Components of our project
Here is a list of all the components that we are going to need to
implement. They are in approximate dependency order: unless otherwise
listed, a task depends upon previously listed tasks for full
functioning, although it may be able to be developed to some extent
before previous parts have finished.
- Set up a database to store the database as well as design the
schema that we are going to use. This will likely happen
concurrently with the scraper (see the next point), as we are not
able to build the schema until we know what data is being stored.
- We need to build a scraper, the component which imports data
from Wikipedia. This will have an API that takes as input a page to
import. It will then make requests to the Wikipedia API to get the
entire history of a page, and will put the page history in the
database so that we can look at it later (likely doing some
processing along the way). This depends upon the presence of the
database and the schema, although the development of this piece will
likely be a large part of the development of the schema.
- We will likely need to compute the graph of a page's history:
which paragraphs survived an edit (were not changed by it), which
were modified in the edit, and which were added or deleted by an
edit. This depends on the previous points, as we will need some
sample data to test it.
- We need a task queue that continuously reads names of articles
to retrieve, and then calls the scraper on each of them. It will
integrate with the user interface, which will know the pages that
users are requesting, and may also take pages emitted from the
scraper runs. (This may be useful, for example, for prefetching
articles linked from pages being viewed by users.) This lightly
depends on the scraper to determine what interfaces we should call
and provide.
- We will need to develop a user interface able to show an article
and some of its edit history. This will likely be similar to the
viewing of a Wikipedia article directly, but will use color or other
indicators to show contentious parts of the article (e.g. a
paragraph with a recent edit war will be a brighter read, and this
red would be dimmer if the edit war was less recent or did not last
for very long). This depends on the graph-building functionality as
well as the scraper queue (as users will need to be able to ask on
the fly for a particular page).
Expected schedule
Here is what we expect to have at each of the main milestones:
Milestone 1: 29 October
- Specification is finished and complete
- Database is set up, although we are still free to have some
schema changes at this point
- Scraper is reaching completion
Milestone 2: 17 November
- Scraper task queue should be close to done
- Most algorithmic focus at this point is on building the graph
that represents a page
- UI development is progressing
- Start to develop experiments at this point
Code Complete: 3 December
- Experiment specifications should be done at this point; start
performing experiments
- Start writing final report
- Start developing final presentation
Presentation: 14 December
- Experiments and documentation all finished and turned in
Use of machine learning
We will need many examples of pages that are common targets of edit
wars. Most of these pages will likely be easy to find; Wikipedia keeps
manual lists of articles over which arbitration is taking place, and
also has a list of lamest edit wars
which we can enter
manually.
Measurement of success
As one measurement, we will keep aside a selection of our machine
learning-related data as a validation set that we can use.

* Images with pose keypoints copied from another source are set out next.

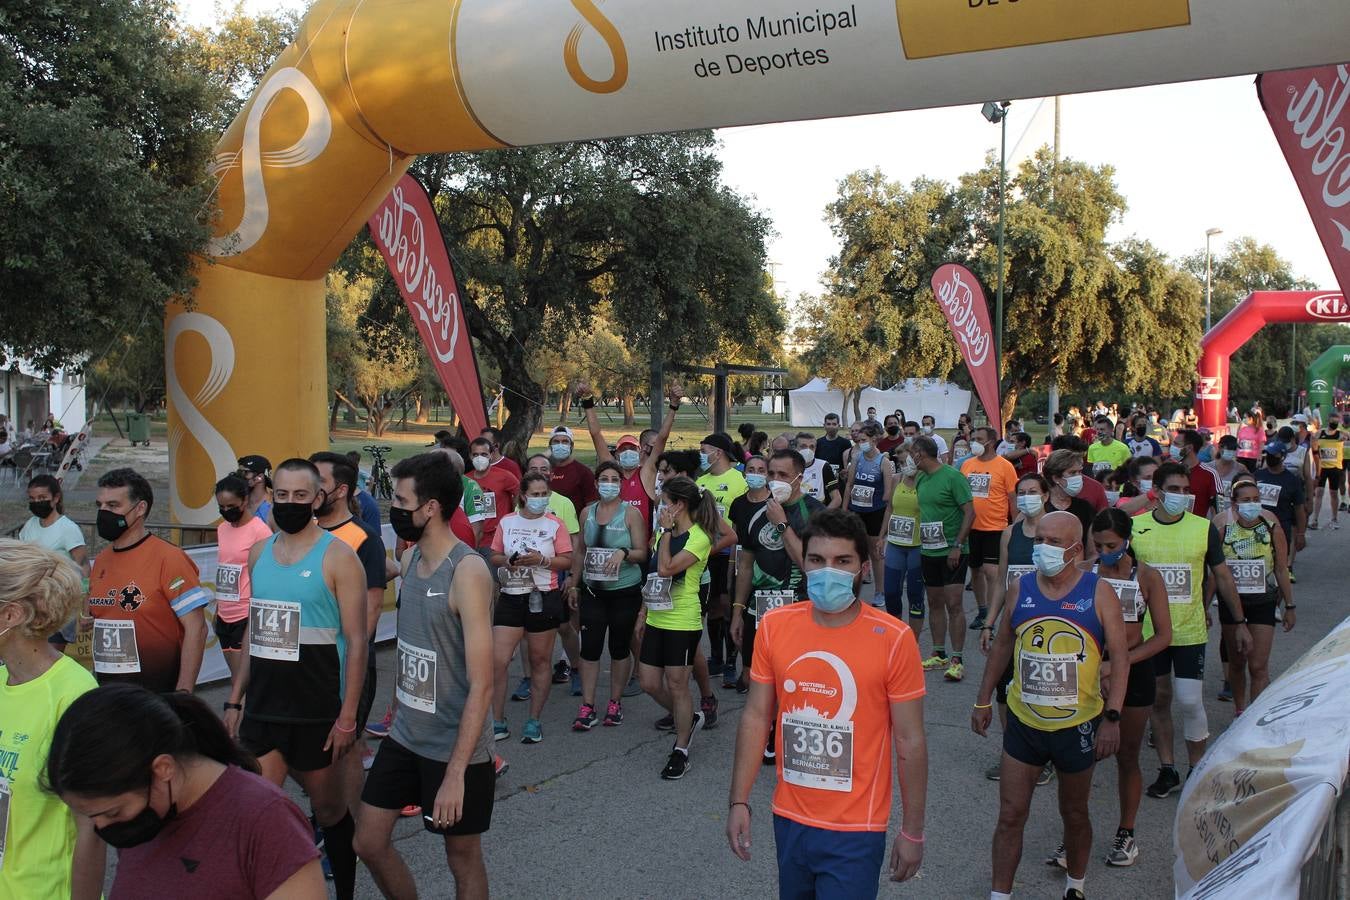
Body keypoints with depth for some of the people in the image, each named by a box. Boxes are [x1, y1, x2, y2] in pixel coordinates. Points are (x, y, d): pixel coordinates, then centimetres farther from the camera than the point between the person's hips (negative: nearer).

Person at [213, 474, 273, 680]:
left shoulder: (260, 531, -11)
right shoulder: (222, 528, 12)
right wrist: (217, 609, 18)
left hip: (246, 616, -7)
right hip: (225, 616, 7)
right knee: (235, 675, 12)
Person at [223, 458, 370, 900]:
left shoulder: (338, 556, -10)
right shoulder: (259, 553, 8)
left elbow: (356, 641, -12)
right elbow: (252, 631, 17)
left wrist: (347, 717, -15)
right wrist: (235, 699, 13)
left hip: (318, 714, -4)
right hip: (261, 709, 5)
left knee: (331, 812, 11)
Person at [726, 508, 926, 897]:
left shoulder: (894, 639, -14)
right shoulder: (774, 626, -5)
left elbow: (910, 741, -8)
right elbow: (756, 716, 3)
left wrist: (912, 832, -4)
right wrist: (739, 802, 1)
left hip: (856, 831, -4)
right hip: (789, 820, 4)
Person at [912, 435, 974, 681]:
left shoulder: (953, 476, -13)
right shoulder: (920, 478, 10)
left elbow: (970, 513, -15)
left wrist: (957, 545, -19)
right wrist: (920, 540, 10)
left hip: (952, 551, -7)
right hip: (929, 550, 8)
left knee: (953, 604, -8)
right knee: (935, 602, 13)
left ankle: (956, 660, -2)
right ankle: (939, 654, 23)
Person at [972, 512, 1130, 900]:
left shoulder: (1099, 593, -10)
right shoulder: (1020, 589, -2)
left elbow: (1119, 656, -8)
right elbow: (1003, 644, 9)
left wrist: (1112, 717, -16)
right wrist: (983, 700, 11)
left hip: (1078, 725, -1)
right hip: (1024, 722, 2)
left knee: (1074, 812, 17)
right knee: (1010, 814, 2)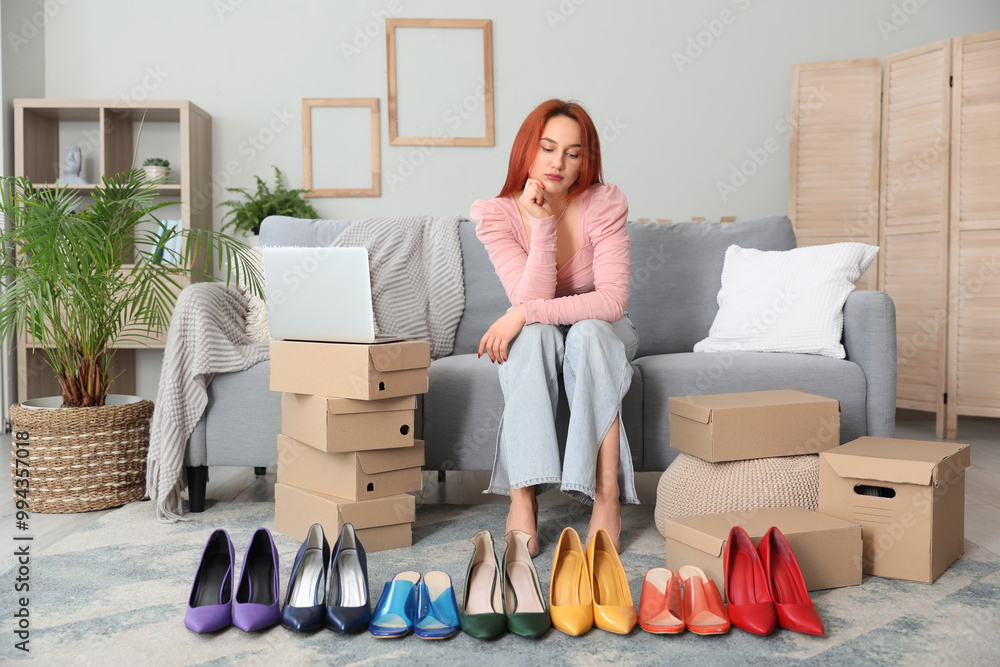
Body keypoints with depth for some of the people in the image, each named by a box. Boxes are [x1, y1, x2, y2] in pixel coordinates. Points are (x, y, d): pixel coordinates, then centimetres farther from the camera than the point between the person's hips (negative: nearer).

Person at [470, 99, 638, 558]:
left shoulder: (603, 204, -18)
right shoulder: (496, 214, -15)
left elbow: (612, 301, -27)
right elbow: (531, 297, -26)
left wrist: (525, 313, -32)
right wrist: (543, 222, -34)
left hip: (600, 333, 0)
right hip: (536, 341, 1)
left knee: (588, 332, -35)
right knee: (534, 333, -34)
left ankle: (607, 496, -37)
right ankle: (522, 498, -39)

In addition, we would like to ensure that the application is
sufficiently easy to use, based on interviews with users. In particular,
there should be a few users surveyed who are not from technical majors
(engineering, math, hard sciences, and the like).
We would also like to ensure that the performance of our application
is adequate. Requests should be handled within the normal timeframe of
a web request (ten seconds in the absolute worst case). The application
should make use of optimistic prefetching where appropriate.